Los puntos más preocupantes a tratar serán:
 
La modificación de la concepción de la salud mental como un proceso multideterminado por componentes históricos, socio económicos, culturales, biológicos y psicológicos, y reinstala el modelo médico hegemónico de perspectiva biologicista que resultó insuficiente para un tratamiento integral de los padecimientos mentales. Esta mirada habilita exclusivamente las “prácticas fundadas en evidencia científica” y excluye los aportes de disciplinas imprescindibles para la rehabilitación del padecimiento mental, como la terapia ocupacional, la musicoterapia, el arte, la enfermería, la psicología, los acompañamientos terapéuticos y el trabajo social, entre otras.
 
La reinstalación del manicomio bajo el nombre de “hospitales especializados en psiquiatría y salud mental” y admite el aislamiento pleno de personas a quienes vuelve a considerar “enfermos” como un tratamiento regido por el “arte médico”. De igual modo, habilita tratamientos en comunidades cerradas para las personas con consumo de drogas.

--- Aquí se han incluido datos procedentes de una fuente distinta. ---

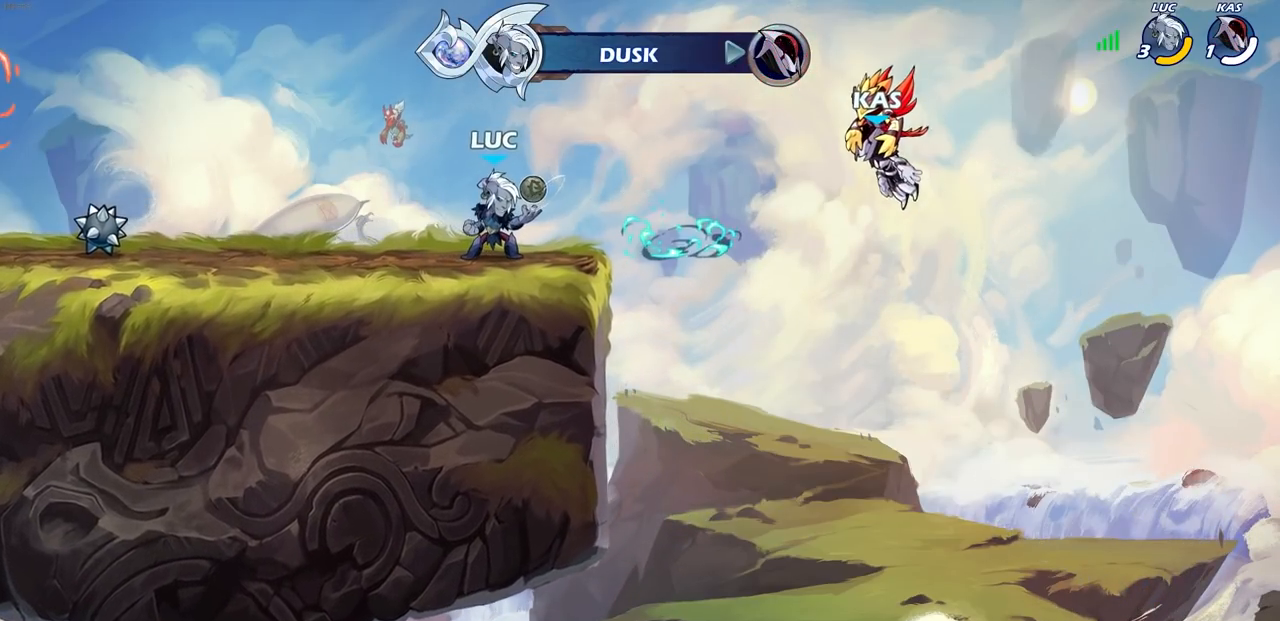
{"buttons": [], "left_stick": "left", "right_stick": "center", "events": [[483, "left_stick", "left"]]}
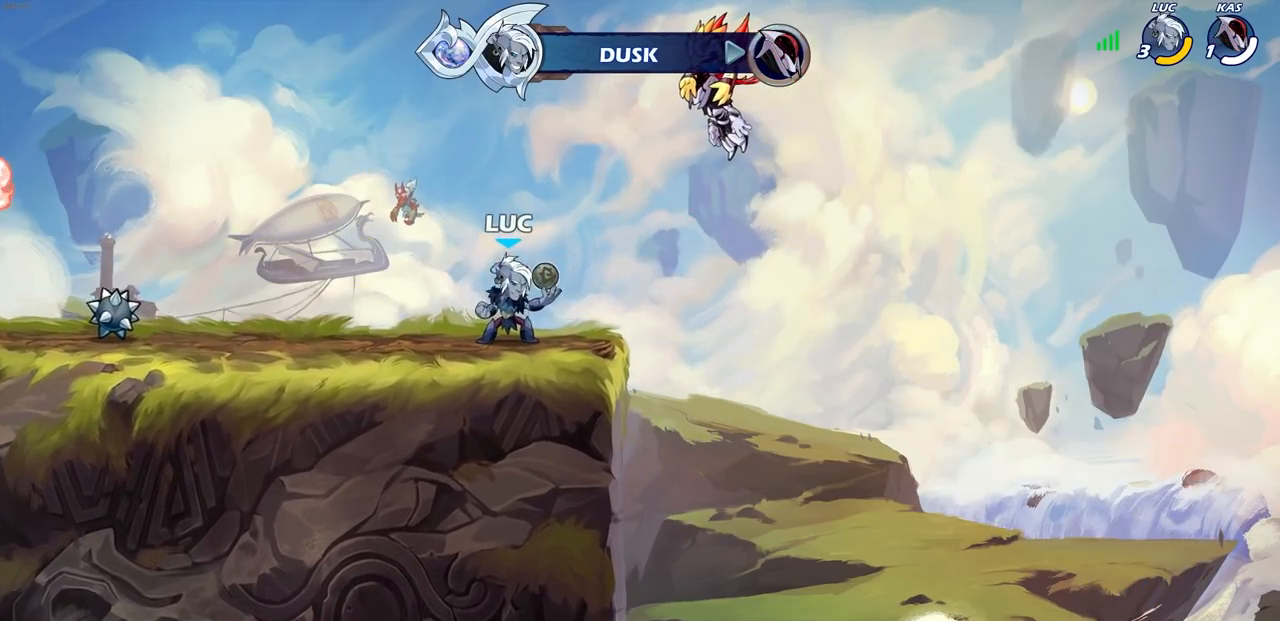
{"buttons": [], "left_stick": "center", "right_stick": "center", "events": [[50, "left_stick", "up-left"], [383, "left_stick", "up-right"], [467, "left_stick", "center"]]}
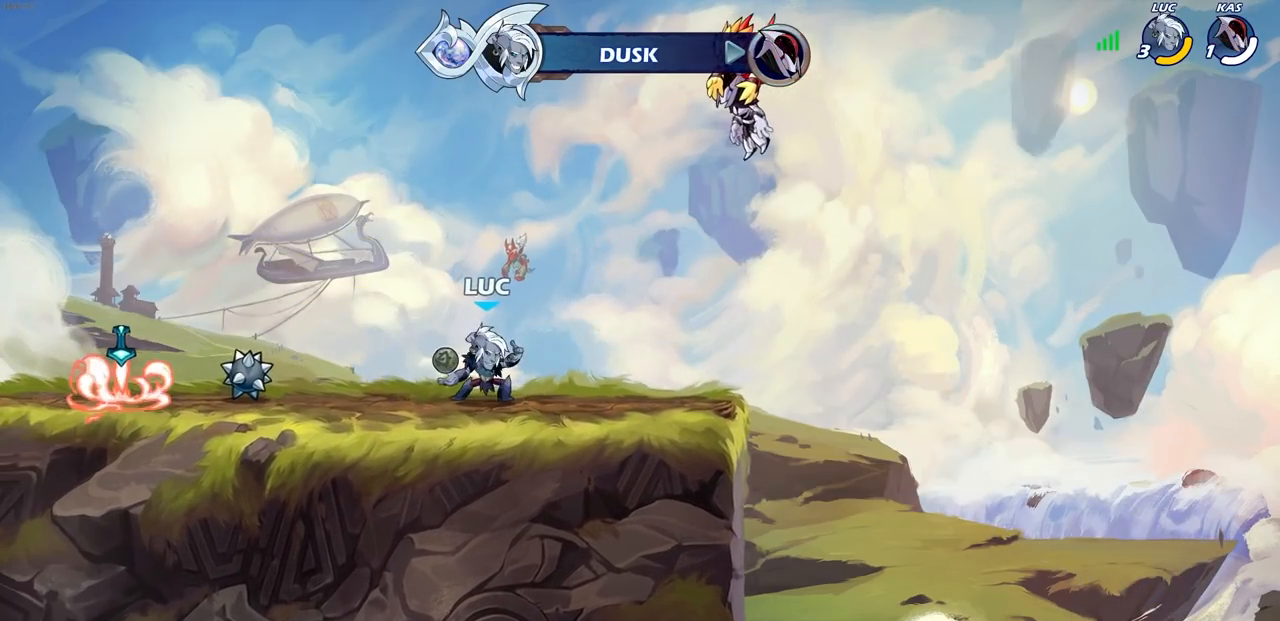
{"buttons": [], "left_stick": "center", "right_stick": "center", "events": []}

En la misma línea, a la hora de determinar una internación compulsiva, sustituye el requisito de inminencia del daño para sí o para terceros y reinstala el concepto de peligrosidad ya que permite una evaluación basada en riesgos potenciales.
 
Lesiones y desnaturalización del derecho a una defensa técnica de las personas usuarias, y establece que los abogados defensores deben ponderar la opinión del equipo tratante para no inmiscuirse en el esquema terapéutico, circunstancia que desoye la voz y los intereses de la persona usuaria. Además, establece que el juez designará al defensor oficial impidiendo la actuación de oficio de acuerdo a la ley del Ministerio Público de la Defensa.
 
La reinstalación de la lógica del modelo tutelar de sustitución de la voluntad, al reconocer expresamente que una persona puede ser declarada completamente incapaz en franca contradicción con las disposiciones del reciente Código Civil y Comercial de la Nación y normas de superior jerarquía.
 
La quita de la competencia del Ministerio Público de la Defensa la designación de la máxima autoridad del Órgano de Revisión de la Ley y se la adjudica al Ministerio de Salud de la Nación. De esta forma la Autoridad de Aplicación de la ley será quien designe al responsable de ejercer las funciones de control sobre sí misma. A su vez, impone una nueva conformación plenaria que desequilibra la pluralidad de sectores y favorece mayorías médico hegemónicas.
 
La Ley Nacional de Salud Mental fue producto de amplios consensos y cambió el paradigma manicomial por un abordaje desde los derechos humanos que restituyó derechos.